Sie seufzt und nimmt einen Schluck. "War ja auch nicht anders zu erwarten. Sobald es um Geld geht, sind Menschen sofort anders. Aber ich weiß, dass du nicht so bist. Deine Welt dreht sich nicht darum."

"Das mag schon stimmen.." sage ich sachte und baue mir den Mut für die nächsten Worte zusammen, "Aber könnt ihr das Geld nicht den anderen geben? Ich brauche es nicht und ich will nicht, dass es die Beziehung zwischen uns komisch macht, Oma."

Kurz sieht sie mich bestimmt an. "Uns ist bewusst, dass du es nicht brauchst, aber wir wissen, dass es bei dir in sicheren Händen ist und du es für gute Dinge verwenden wirst. Wir werden uns darum bald nicht mehr kümmern können. Nicht lange und dein Opa und ich sind reif fürs Altersheim. Wir wollen dann an nichts mehr denken müssen und werden unsere Tage in Ruhe ausleben. Ich hoffe, du verstehst das. Und wir werden nicht zulassen, dass dadurch unsere Familie kaputt geht. Versprochen. Lasse ihnen noch ein wenig Zeit und sollten sie danach noch schmollen oder dir Vorwürfe machen, kommst du sofort zu uns, okay?"

Zitternd atme ich durch. Das ist nicht unbedingt die Endung, die ich haben wollte, und doch nicke ich stumm, weil ich ihr einfach nichts ausschlagen kann. Vielleicht finde ich schon einen Weg damit, aber trotzdem habe ich ein schlechtes Gewissen.

"Aber wenn wir schon angefangen haben darüber zu reden, dann hole ich schnell Stift und Zettel und du schreibst mir deine Bankdaten auf. Dann können wir anfangen das Geld für dich und deine Nachhilfe zu überweisen." sagt sie glücklich und steht auf.

Als sie zurück ist und ich alles notiere spricht sie begeistert weiter. "Clare, du erinnerst dich doch bestimmt an sie, hat uns auch eine sehr gute Schule empfohlen an die sie ihren Älteren schickt. Seine Noten sind sofort in die Höhe geschossen und sie geben dir in jedem Fach Nachhilfe. Sie ist etwas weit, aber mit dem Geld kannst du schon ein Taxi holen, wenn es besser für dich ist. Aber natürlich ist das nur ein Vorschlag." grinst sie. "Oder du machst vorerst deinen Führerschein mit dem Geld. Für die Noten hast du noch genug Zeit."

Überrumpelt sehe ich sie an, als sie meinen Zettel ansieht. "Das ist ganz schön viel...Und bestimmt nicht billig. Das kann ich alles nicht auf einem Mal bezahlen."
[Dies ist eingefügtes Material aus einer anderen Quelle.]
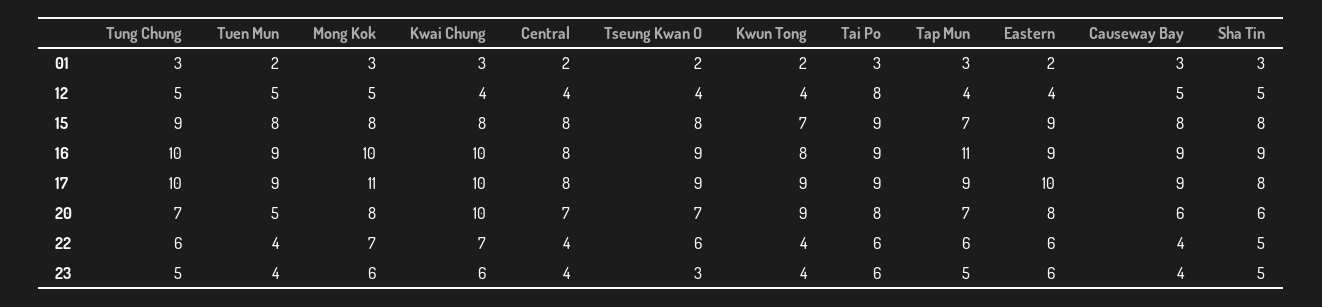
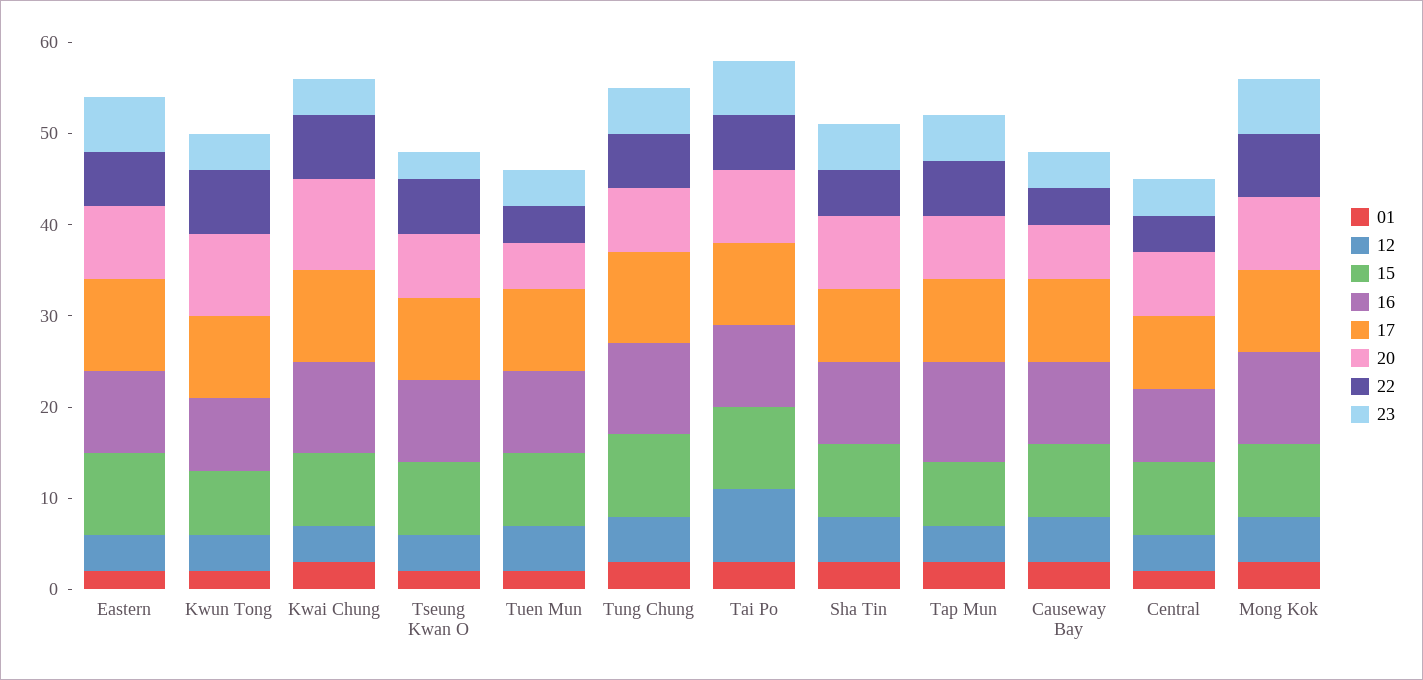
17, Mong Kok: 11 -> 9
20, Sha Tin: 6 -> 8
22, Kwun Tong: 4 -> 7
23, Kwai Chung: 6 -> 4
"Was? Natürlich kannst du das irgendwie. Wir überweisen doch monatlich 2000."

Meine Kinnlade fällt und mein Herzschlag setzt kurz aus. So viel wollten sie überweisen? Das ist eindeutig zu viel!

"Also wenn du alles gut einplanst und sparst wird das schon gehen." redet sie weiter, ohne auf meinen erschrockenen Ausdruck zu achten.


Für den Rest des Tages kann ich kaum klar denken. Und bin erst wieder richtig bei mir, als ich Zuhause ankomme und meine Schlüssel auf die kleine Kommode am Eingang schmeiße.

"Bin Zuhause!" rufe ich etwas kraftlos und schlüpfe aus meinen Schuhen.

"Willkommen zurück. Wie ist es bei Oma gewesen?" kommt Mom aus dem Wohnzimmer und ich reiche ihr eine Box, die ich ihnen überreichen sollte.

"Wir haben Kekse gebacken und euch gleich welche eingepackt."

Zufrieden nimmt sie sie entgegen. "Und wie ist das Gespräch über die Überweisungen gelaufen?" In dem Moment kommt auch Dad um die Ecke, der mich brummend begrüßt, weshalb ich nervös werde.

"Eh, ganz gut. Sie möchte, dass ich davon eine Nachhilfe oder meinen Führerschein finanziere." lächle ich angespannt und beginne hochzulaufen, bevor sie detaillierter nachfragen. Oma meinte, ich soll niemanden erzählen, wieviel ich bekomme. Und ich stimme nur ein. Sie bieten mir an, was zu essen, doch ich lehne ab. Mein Hunger hält sich letzte Zeit in Grenzen.